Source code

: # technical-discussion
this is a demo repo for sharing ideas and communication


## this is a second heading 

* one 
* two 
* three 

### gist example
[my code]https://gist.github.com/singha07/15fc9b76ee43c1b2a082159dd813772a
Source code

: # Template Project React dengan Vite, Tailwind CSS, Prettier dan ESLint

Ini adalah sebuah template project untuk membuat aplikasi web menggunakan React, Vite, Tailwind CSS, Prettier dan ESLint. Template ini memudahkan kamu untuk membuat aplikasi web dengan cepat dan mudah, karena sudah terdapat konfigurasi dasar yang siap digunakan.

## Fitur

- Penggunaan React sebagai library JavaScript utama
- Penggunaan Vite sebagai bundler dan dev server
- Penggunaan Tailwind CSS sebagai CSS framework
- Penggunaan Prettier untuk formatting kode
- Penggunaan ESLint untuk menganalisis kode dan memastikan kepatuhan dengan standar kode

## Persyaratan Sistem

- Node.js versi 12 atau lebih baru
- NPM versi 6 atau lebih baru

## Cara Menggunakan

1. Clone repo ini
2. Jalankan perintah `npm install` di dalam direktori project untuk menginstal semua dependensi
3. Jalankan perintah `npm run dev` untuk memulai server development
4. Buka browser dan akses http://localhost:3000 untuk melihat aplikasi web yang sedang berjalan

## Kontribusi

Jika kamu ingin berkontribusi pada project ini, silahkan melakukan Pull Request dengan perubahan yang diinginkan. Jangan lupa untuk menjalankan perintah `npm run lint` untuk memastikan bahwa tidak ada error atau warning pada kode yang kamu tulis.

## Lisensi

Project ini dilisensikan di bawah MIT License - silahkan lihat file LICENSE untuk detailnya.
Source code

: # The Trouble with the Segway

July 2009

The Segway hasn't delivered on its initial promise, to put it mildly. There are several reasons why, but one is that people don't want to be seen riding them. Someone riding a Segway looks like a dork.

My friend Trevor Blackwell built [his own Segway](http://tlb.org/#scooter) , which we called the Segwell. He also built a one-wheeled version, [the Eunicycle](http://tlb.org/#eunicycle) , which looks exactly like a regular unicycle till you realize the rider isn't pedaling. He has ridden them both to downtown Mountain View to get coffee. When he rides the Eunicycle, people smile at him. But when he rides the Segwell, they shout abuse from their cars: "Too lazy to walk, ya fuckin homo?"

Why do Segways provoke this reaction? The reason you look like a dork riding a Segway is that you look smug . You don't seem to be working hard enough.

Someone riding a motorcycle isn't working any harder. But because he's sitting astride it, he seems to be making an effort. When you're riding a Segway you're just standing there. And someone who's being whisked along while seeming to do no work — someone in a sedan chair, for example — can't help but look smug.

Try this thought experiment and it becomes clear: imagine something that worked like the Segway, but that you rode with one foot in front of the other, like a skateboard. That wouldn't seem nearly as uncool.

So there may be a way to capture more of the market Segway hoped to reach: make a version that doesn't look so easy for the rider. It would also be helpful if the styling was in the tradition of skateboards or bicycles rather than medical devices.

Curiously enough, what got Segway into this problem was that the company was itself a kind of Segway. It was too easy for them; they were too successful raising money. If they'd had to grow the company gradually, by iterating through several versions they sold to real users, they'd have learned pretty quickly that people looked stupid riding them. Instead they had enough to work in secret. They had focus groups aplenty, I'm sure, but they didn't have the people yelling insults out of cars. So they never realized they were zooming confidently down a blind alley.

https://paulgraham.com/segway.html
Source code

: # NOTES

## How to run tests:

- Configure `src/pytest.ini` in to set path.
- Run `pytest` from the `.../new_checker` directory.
====
**What the task requires:**
Gather every line in the rows above that contains the word "server" and copy each of those lines in full.

**Your solution:**
- Penggunaan Vite sebagai bundler dan dev server
3. Jalankan perintah `npm run dev` untuk memulai server development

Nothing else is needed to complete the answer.